Kingston remained capital only two years, but during that time the economy and population boomed, expanding even further the need for a hospital. By the time the capital was moved to Montreal in 1843, most patient care took place in private homes or boarding houses provided by the Ladies Benevolent Society, and was greatly aided by the arrival of the Religious Hospitalers of Saint Joseph who began to admit patients to their Brock Street facility (eventually Hotel Dieu Hospital) in 1845.
The building now needed to be re-converted to its original purpose. Dr. Sampson, having been re-elected as Mayor, was again instrumental in leading the charge to re-possess the building for the city and securing funding for the conversion, all of which took considerable legal and political activity. Finally, in 1845, the hospital commissioners and Ladies Benevolent Society formed a successful collaboration that resulted in the building finally being opened for the admission of patients. The following notice appeared in the Kingston Chronicle and Gazette on November 12, 1845:
“The Hospital for the use of the town of Kingston, under the superintendence of the Ladies of the Female Benevolent Society, is open in the building lately occupied by the Provincial Parliament and patients will, on the certificate of a medical man that they are proper recipients for public charity, be admitted on the order of one of the following ladies who have consented to act as Directresses of the Society.”
And so, the hospital initially conceived and petitioned for 39 years previously, began to admit those in need of medical care under the direction of local physicians and care of volunteer citizens.
The problems faced by our hospitals and providers today are certainly daunting, but no more so than those faced by our dedicated predecessors. They needed to make valid cases for resources despite competing societal needs, while simultaneously delivering the best care possible for those in need. Sound familiar? Doing so required ingenuity, patience, perception and the political savvy to take advantage of opportunities that arose, often in times of crisis. It also required forging strong collaborative links to community members and organizations with common values and goals.
With regard to the later, the recent move to amalgamate our hospitals seems a highly sensible and effective initiative. It’s again a little humbling to read the following excerpt from the Foreword to Ms. Angus’s book, written by Mr. Harvey L. Millman, President of the KGH Board of Governors in 1971:
“Today the Kingston General Hospital stands at the beginning of a new era. We are moving into closer association with the Hotel Dieu Hospital, St. Mary’s of the Lake Hospital, Kingston Psychiatric Hospital, Ongwanada Hospital, Queen’s University, and the St. Lawrence College of Applied Arts and Technology to form the Kingston Health Science Complex, an integrated system of health care delivery to meet today’s community needs.”

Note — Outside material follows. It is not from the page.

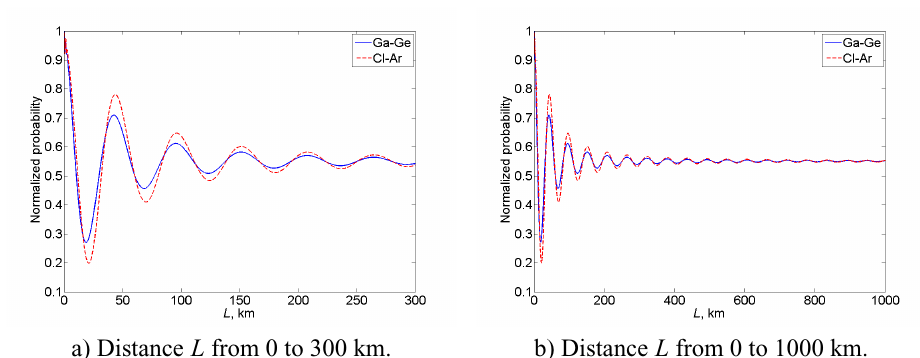
Figure 2. Normalized probabilities of the neutrino oscillation processes with the neutrino production in the 15 O decay and the registration by Cl-Ar and Ga-Ge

Forty-six years later, we find ourselves taking tentative steps toward realizing at least a portion of that grand vision. That shouldn’t be seen as an indictment, but rather encouragement that we’re on the right path. Sensible and worthy ideas usually find their way to full realization, not always when we think they should, but when concept and opportunity converge.
Examining the past can indeed counter our “hubris of the present”. It provides perspective, illuminates the future and keeps us humble.